The political comeback of former French president Nicolas Sarkozy ended abruptly on Sunday when he conceded he would not be reaching the run-off of the centre right primaries to fight the presidential campaign next year.
A late surge of support for François Fillon caused a major upset, as about 4m voters headed to the polls in the first step of a process expected to give France its next president.
A few hours after polling stations closed, the 62-year-old former prime minister, long the third man in the race, was leading in most polling stations, belying predictions that Alain Juppé, the former prime minister and until recently the favourite, would face Mr Sarkozy in a second round in seven days’ time.

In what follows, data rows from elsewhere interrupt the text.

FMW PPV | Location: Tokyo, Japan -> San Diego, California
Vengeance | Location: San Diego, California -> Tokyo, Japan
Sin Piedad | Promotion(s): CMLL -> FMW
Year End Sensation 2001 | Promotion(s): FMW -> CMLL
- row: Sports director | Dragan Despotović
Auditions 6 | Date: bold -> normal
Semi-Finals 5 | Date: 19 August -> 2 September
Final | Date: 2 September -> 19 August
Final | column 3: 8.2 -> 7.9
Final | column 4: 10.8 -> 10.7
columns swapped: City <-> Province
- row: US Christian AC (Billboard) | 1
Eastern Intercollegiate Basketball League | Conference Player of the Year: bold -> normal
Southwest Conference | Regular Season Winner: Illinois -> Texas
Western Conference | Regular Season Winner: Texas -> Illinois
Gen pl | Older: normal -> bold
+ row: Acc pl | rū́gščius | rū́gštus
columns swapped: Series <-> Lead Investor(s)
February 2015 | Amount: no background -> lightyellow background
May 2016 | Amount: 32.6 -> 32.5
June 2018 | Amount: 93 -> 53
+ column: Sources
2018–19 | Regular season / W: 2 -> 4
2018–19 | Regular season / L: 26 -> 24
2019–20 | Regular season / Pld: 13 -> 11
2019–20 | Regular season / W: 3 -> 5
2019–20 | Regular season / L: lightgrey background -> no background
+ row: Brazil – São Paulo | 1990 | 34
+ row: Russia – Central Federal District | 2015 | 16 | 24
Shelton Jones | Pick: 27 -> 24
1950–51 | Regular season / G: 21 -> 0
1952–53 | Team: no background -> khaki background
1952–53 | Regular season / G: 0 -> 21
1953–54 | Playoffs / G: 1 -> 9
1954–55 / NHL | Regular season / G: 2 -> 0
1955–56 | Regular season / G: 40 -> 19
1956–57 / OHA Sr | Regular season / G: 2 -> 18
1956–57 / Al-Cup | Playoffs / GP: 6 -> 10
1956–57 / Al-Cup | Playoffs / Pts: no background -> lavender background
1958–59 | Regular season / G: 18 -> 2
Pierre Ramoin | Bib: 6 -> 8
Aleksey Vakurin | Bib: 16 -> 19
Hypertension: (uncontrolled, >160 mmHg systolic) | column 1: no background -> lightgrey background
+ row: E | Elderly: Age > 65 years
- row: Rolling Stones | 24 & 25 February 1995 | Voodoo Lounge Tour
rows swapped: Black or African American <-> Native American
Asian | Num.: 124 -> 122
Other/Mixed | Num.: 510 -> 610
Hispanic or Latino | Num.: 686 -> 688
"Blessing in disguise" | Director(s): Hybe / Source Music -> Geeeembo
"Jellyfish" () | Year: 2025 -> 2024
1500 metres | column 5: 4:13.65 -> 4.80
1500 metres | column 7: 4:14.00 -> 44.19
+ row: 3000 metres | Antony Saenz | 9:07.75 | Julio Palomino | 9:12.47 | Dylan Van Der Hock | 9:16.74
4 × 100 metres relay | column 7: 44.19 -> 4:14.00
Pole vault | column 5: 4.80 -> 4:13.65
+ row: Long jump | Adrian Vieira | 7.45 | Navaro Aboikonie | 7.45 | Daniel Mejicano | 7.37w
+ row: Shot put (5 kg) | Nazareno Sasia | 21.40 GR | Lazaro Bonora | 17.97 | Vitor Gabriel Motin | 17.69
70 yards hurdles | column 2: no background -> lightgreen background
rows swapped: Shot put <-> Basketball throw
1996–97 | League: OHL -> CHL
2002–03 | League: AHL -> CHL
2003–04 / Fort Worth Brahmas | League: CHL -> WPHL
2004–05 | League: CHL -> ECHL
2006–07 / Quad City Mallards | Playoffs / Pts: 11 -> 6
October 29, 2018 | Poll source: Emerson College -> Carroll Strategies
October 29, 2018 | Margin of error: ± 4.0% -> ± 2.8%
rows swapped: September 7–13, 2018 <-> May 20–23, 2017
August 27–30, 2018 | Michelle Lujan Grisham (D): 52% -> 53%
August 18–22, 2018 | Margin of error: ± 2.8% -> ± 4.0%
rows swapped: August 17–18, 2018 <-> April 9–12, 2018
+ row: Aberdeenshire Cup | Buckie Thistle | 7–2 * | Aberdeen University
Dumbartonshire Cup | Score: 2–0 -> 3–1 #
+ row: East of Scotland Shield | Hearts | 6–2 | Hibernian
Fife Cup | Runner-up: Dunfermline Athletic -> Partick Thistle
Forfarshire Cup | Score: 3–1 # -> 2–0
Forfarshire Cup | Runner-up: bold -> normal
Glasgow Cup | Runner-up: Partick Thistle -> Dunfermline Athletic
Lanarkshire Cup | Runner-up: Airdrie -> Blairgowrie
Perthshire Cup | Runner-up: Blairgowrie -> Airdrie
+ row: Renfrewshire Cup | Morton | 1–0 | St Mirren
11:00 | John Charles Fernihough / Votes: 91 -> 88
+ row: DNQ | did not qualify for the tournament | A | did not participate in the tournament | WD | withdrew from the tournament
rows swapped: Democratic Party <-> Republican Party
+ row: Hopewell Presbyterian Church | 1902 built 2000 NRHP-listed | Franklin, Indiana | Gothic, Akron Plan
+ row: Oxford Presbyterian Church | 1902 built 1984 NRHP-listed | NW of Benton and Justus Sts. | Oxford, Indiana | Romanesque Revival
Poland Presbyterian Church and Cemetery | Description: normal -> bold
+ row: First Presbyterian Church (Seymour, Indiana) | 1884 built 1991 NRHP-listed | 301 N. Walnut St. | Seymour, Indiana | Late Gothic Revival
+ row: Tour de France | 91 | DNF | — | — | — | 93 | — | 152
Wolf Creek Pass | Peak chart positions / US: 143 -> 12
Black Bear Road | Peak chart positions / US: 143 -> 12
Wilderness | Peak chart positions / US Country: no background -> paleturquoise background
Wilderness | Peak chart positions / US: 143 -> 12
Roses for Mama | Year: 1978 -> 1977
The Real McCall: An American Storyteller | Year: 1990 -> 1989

Mr Fillon attracted 44 per cent of the votes in polling stations representing more than half the voters, according to the High Authority supervising the primary. Mr Juppé followed with 28 per cent of the votes. In those stations, Mr Sarkozy came third with 20.7 per cent.
Mr Fillon, a conservative Catholic who has developed a free-market platform and advocated a rapprochement with Russian President Vladimir Putin, said: “Everywhere the French told me of their desire for freedom, authority and respect. I spare a special thought for Nicolas Sarkozy who was president of France.”
On Sunday, he emphasised the need to prevent the resurgent far-right party National Front from reaching power in the presidential run-off next year.
Voters did not need to be party members or even sympathisers to take part in this groundbreaking centre-right primary. All registered voters were allowed to cast their ballot for one of the seven contenders provided they paid €2 and signed a charter stating they respected centre-right Republican values. Yet 15 per cent of those who intended to vote were leftwing sympathisers.
The EU nannycrats were undoubtedly hoping for the return of a Sarkozy-Merkel alliance but they can kiss that prospect goodbye.
“Today was a surprise, but next Sunday will be another surprise,” said Juppé.
Is he anticipating the possibility of coming in second place again?
If Fillon beats Juppé in round two of the primaries, He will likely square off against National Front candidate Marine le Pen.
Le Pen vs. Fillon
Le Pen is anti-Euro and anti-EU. Both are pro-Russia to the dismay of the nannycrats.
I like that match-up. I am staunchly free-trade. If Fillon is true to his beliefs, he will not seek to punish the UK. Moreover, the EU loses something either way.